The suspect in the killing of five people and the wounding of over a dozen others in the Saturday night mass shooting at Club Q is nonbinary say attorneys in documents filed Tuesday in the 4th Judicial District and El Paso County, Colorado Combined Courts.

The Colorado Springs Gazette reported that lawyers for suspect Anderson Lee Aldrich filed a series of motions after they were released from the hospital and transferred to the El Paso County jail in downtown Colorado Springs.

Joseph Archambault, who is the chief trial deputy for the Office of the Colorado State Public Defender, and Michael Bowman, another state public defender, included a footnote in the documents which read: “Anderson Aldrich is nonbinary. They use they/them pronouns, and for the purposes of all formal [court] filings, will be addressed as Mx. Aldrich.”

The suspect has 10 charges stemming from the shooting. Five felony counts of first degree murder and five felony counts of bias-motivated crimes causing bodily injury.

In a press briefing earlier, Colorado Springs Police Chief Adrian Vasquez said the suspect had not made any statements to investigators, despite attempts to interview Aldrich.

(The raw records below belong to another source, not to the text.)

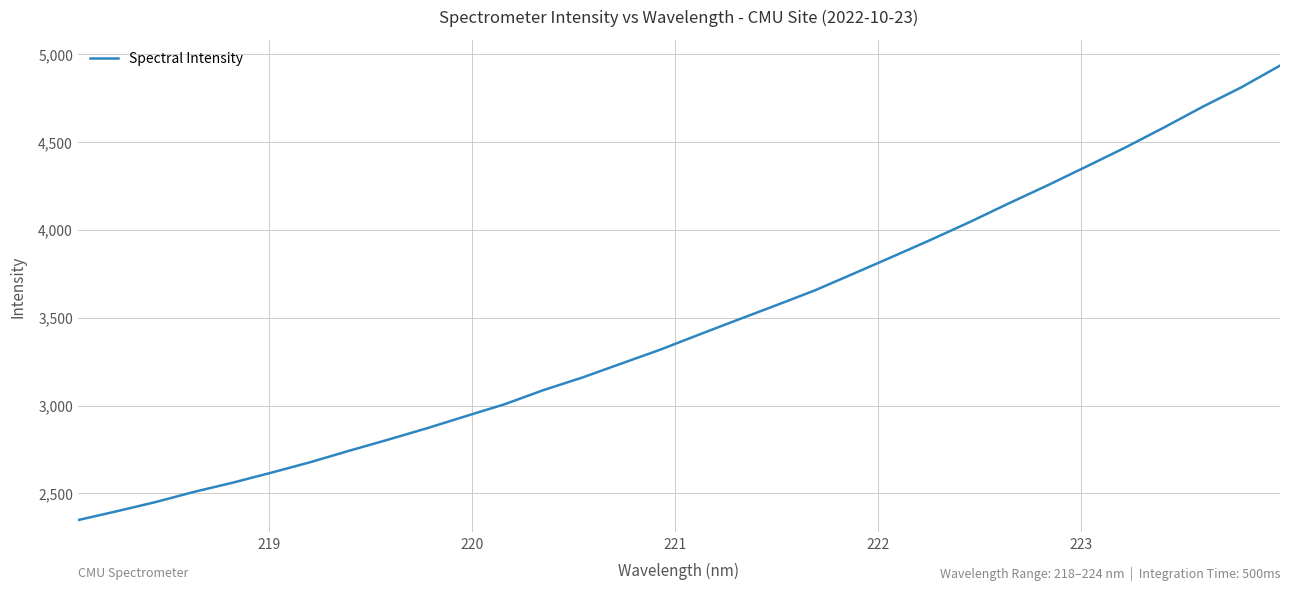

Does the chart have visible grid lines?

Yes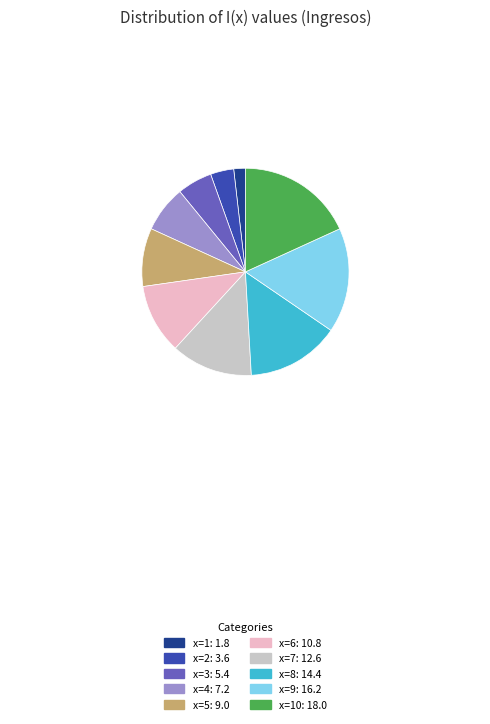

Is there any slice that represents more than half of the pie?

No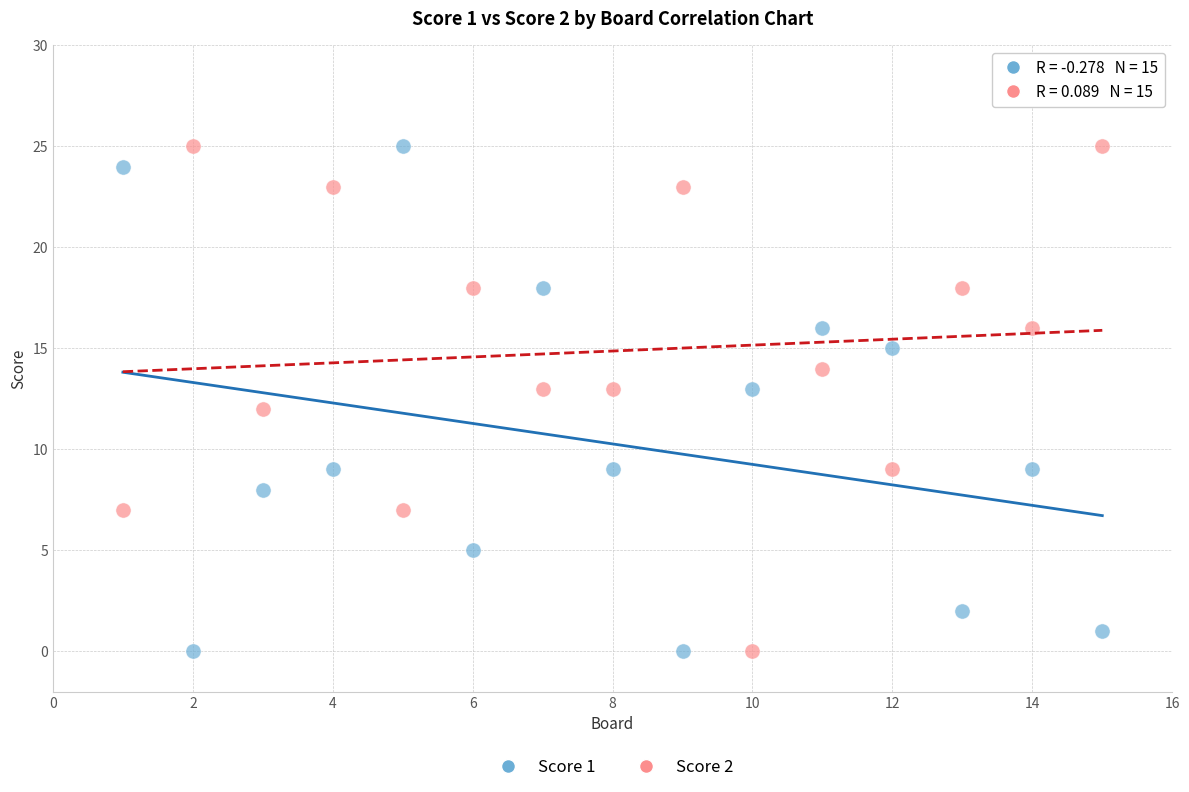

Across all data points, what is the range of X values (max minus min)?

14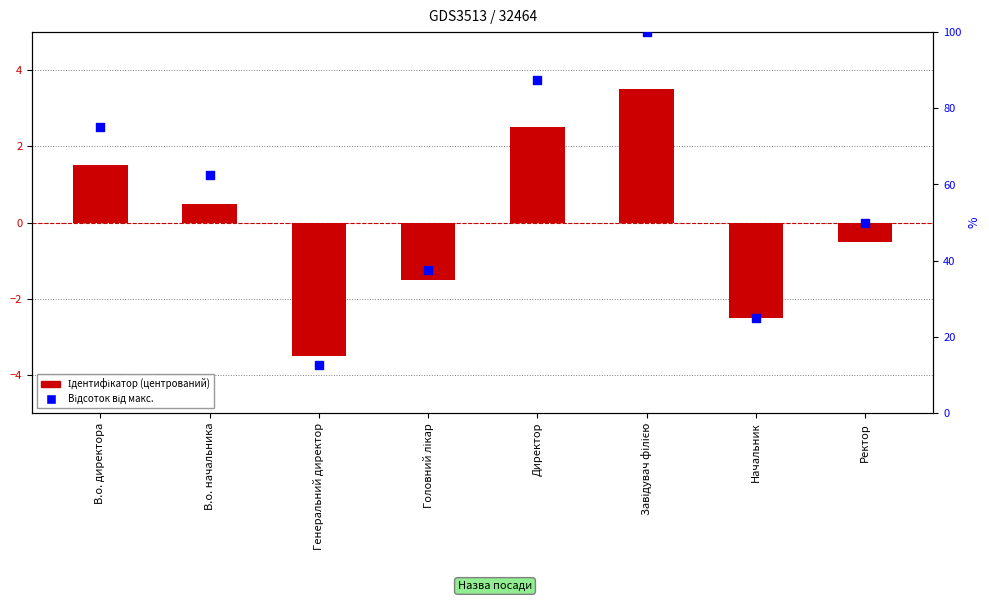

Is the value of Відсоток від макс. at В.о. директора greater than the value of Ідентифікатор at В.о. начальника?

Yes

The Gazette reported that Aldrich is scheduled to make a virtual appearance for an advisement hearing at 11:30 a.m. Wednesday in 4th Judicial District Court. There is no date set for the suspect’s first in-person court appearance. 

According to the Gazette the six motions filed by the defense include a motion to unseal the arrest affidavit for the defense, a motion to limit pretrial public comment, a motion to provide ongoing disclosures to the defense, a motion for the court to prohibit ex parte search warrants by law enforcement, a motion for preservation of discoverable materials, and a motion demanding a preliminary hearing.